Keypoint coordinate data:
□ □ □

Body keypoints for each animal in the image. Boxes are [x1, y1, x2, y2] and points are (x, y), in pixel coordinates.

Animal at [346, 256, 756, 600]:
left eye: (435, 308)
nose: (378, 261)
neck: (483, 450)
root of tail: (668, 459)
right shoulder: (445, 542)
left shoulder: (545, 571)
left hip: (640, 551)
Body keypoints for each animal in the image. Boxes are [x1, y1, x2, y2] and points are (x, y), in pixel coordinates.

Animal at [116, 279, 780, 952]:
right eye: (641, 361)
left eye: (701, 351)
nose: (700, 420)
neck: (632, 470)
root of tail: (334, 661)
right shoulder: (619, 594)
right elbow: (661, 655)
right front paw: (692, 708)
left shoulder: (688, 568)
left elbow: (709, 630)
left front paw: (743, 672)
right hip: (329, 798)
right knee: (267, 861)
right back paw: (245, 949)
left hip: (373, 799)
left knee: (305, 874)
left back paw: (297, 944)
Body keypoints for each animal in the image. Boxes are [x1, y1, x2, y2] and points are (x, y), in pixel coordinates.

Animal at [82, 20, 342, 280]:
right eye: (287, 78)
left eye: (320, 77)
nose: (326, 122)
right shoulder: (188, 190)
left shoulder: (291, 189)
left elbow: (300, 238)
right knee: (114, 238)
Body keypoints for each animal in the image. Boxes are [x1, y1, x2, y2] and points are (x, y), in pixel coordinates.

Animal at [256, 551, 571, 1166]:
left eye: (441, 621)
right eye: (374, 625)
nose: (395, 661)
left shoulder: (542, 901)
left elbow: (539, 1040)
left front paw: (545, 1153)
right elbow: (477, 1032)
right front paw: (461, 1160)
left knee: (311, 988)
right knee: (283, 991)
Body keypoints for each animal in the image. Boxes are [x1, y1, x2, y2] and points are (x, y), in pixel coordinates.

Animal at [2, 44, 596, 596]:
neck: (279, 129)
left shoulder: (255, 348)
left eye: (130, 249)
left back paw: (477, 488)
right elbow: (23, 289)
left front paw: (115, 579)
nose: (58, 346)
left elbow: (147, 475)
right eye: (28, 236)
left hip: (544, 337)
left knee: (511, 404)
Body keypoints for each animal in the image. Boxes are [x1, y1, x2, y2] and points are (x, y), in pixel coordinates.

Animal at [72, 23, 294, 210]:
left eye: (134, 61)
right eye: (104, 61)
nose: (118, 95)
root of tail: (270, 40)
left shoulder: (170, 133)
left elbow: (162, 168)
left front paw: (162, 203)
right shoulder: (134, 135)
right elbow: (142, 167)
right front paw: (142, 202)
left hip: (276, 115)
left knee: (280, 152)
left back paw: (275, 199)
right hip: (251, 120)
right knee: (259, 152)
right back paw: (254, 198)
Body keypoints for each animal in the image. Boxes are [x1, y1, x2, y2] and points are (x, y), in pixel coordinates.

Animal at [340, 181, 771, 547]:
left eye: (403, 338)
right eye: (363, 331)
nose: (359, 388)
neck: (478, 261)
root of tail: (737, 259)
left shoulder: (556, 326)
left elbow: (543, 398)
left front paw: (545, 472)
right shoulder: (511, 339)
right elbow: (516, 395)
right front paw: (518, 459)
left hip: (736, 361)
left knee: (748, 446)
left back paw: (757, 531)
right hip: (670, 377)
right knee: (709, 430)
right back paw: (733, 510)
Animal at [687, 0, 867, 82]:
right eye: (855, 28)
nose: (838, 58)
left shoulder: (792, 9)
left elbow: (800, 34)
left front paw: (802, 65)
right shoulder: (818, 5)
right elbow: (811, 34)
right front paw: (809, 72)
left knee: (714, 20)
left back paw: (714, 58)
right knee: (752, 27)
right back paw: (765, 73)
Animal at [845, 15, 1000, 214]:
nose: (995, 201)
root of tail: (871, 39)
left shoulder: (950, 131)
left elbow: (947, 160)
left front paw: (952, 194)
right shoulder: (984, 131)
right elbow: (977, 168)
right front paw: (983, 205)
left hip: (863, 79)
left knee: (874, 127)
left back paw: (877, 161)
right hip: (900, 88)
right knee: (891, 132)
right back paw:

□ □ □

TASK BRIEF:
Copy whichever lines above contain the string "tail".

OUTPUT:
root of tail: (668, 459)
root of tail: (334, 661)
root of tail: (270, 40)
root of tail: (737, 259)
root of tail: (871, 39)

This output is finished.